HBO parent Warner Media was sold to AT&T in a deal that closed that year. The telecom giant then sold it to Discovery in 2022. At the Season 3 premiere in October of 2021 the deal to create Warner Bros. Discovery had been announced but not yet closed. “It’s been a wild ride. But we are so proud to be the home of Succession.”
But when SUCCESSION ends its run this spring, HBO itself will be in the midst of a transformation, only one spoke in the platform reportedly ready to be rebranded as MAX. The formula that made HBO what it was in its first half-century–a select number of elite, buzzy, critically acclaimed series plus a deep library of movies–is being supersized to include the universe that David Zaslav built at Discovery and its networks with far cheaper and more elastic unscripted series– thousands of hours of repeatable, bingable and CHEAPER content, devoid of the level of residuals the kind of talent that makes SUCCESSION receive. And from a quick glance at what Bloys was able to get going before Zaslav’s draconian reign began in earnest, there isn’t too much that, at least now, seems as promising as SUCCESSION.
Of the new series that Ben Travers of IndieWire touted last winter as SUCCESSION Season 3 was being announced, THE TIME TRAVELER’S WIFE and WE OWN THE CITY have already been gutted. IRMA VEP, designed as a mini-series, will also not return. Of the series announced at that time as returning, WESTWORLD was unceremoniously aborted, BARRY is ending, and the film noir reboot of PERRY MASON whose second season began earlier this month has barely registered with viewers or critics. THE IDOL, the latest brainchild of EUPHORIA creator Sam Levinson, will debut at Cannes later this month, but its launch plans remain ambiguous, and EUPHORIA’s newest season appears to be more than a year away, and isn’t exactly being eagerly anticipated by too many folks over the age of 30. Both HOUSE OF THE DRAGON and THE LAST OF US broke through to far larger audiences than SUCCESSION ever did, but their costs, especially in light of the intense pressure Wall Street is putting Zaslav under once his MAX gambit is finally unleashed, make them both long-term question marks.
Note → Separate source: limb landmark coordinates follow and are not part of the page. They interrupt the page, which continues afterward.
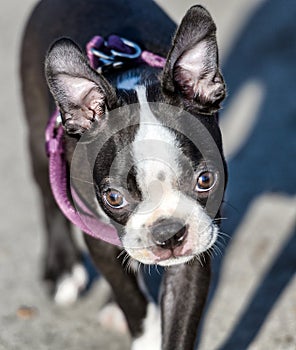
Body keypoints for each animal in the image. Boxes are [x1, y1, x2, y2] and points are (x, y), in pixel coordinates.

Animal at [20, 1, 227, 348]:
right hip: (39, 135)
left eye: (205, 180)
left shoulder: (198, 243)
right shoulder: (97, 237)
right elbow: (130, 296)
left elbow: (180, 318)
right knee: (48, 196)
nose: (168, 234)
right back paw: (62, 268)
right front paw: (146, 337)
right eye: (114, 198)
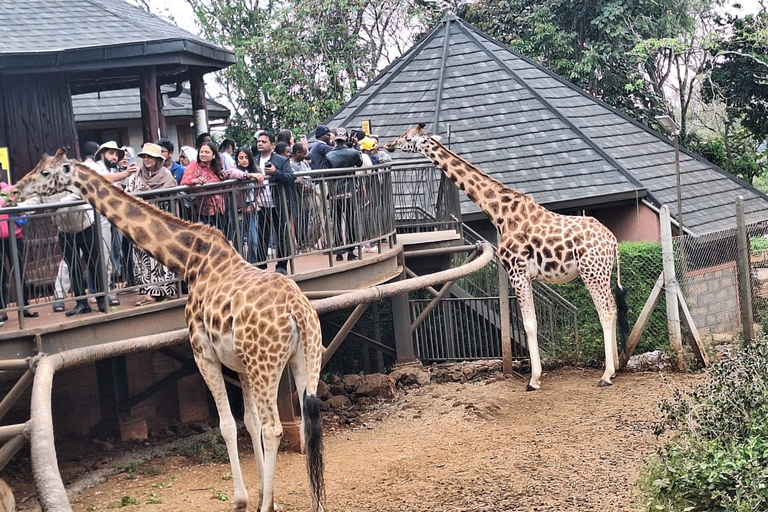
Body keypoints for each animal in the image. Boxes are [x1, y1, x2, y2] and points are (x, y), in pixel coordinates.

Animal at [17, 149, 324, 512]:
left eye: (44, 172)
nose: (16, 190)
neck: (190, 261)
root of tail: (298, 311)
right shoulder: (240, 364)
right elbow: (248, 423)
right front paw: (265, 493)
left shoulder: (203, 353)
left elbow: (227, 426)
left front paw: (245, 500)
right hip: (305, 357)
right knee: (307, 422)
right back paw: (317, 504)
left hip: (268, 364)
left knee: (274, 428)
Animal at [384, 126, 632, 390]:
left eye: (408, 138)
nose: (389, 144)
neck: (500, 213)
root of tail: (612, 240)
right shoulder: (527, 276)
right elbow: (531, 323)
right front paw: (535, 376)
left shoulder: (517, 271)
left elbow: (529, 325)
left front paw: (533, 380)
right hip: (603, 272)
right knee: (614, 308)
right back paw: (616, 368)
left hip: (591, 272)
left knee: (605, 311)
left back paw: (606, 375)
And for a company that has yet to officially cancel a ratings and creative disaster such as MILF MANOR, run by a chairman who when he took full stewardship–and became Bloys’ boss–touted the franchisability of 90 DAY FIANCE in the same breath as that of GAME OF THRONES, it begs the question of how many more serious bites at the apple Bloys will be given going forward.
The harsh truth is that for as amazing a work of art as SUCCESSION is, it is a closed-loop, continuing storyline, costly scripted drama with little true potential for the “-verse” world that seems to be the obsession of every vertically integrated media company’s CEO these days. Backend revenue potential is thus nominal. And with a scant 39 episodes as its final tally, it is hardly an impactful enough asset for MAX to draw future subscribers into their precious walled garden for any appreciable term.
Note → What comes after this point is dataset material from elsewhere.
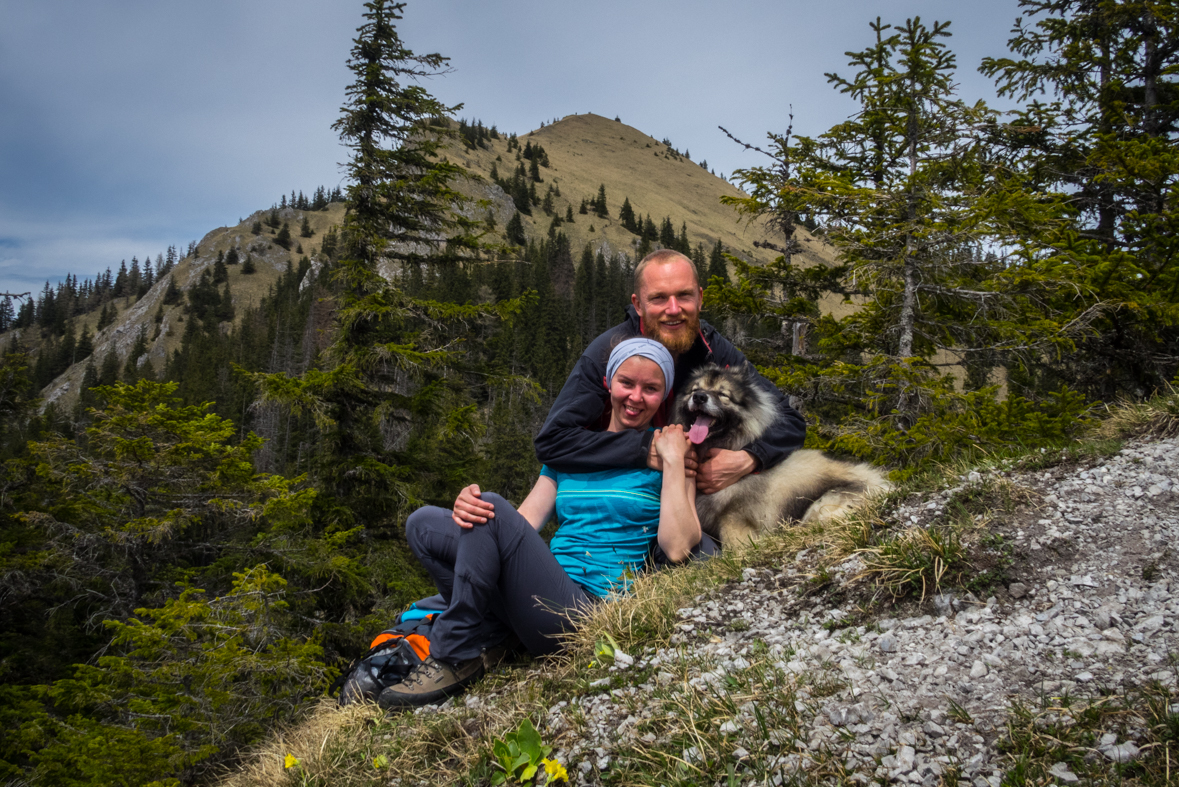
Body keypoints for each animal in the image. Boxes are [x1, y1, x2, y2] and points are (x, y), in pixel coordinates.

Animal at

I can assure you that neither Logan Roy nor Rupert Murdoch would look upon such KPIs with a lot of enthusiasm. And, frankly, they both have more passion for their parochial interests than Yosemite Zas does.
The feeling here is that the reviewers, and indeed Bloys himself, have the same sense of impending doom that Logan Roy exhibits early on in this swan song season. We really don’t know what MAX will look like, or what will populate it. And there’s a compelling case to be made that it will be difficult, if not impossible, for something as wonderful as SUCCESSION to find its way onto this platform and into the zeitgeist of people like me.
So, yep, I’m gonna watch SUCCESSION, and I urge you to as well. If you haven’t yet seen any part of the first three seasons, a lion-like start to spring in most of the country is a great opportunity to catch up. The likes of something this compelling to crop up again may not be seen, at least on this network, for sometime to come. What, if anything, can succeed SUCCESSION will be a storyline worth watching, to be sure, but likely to be less entertaining.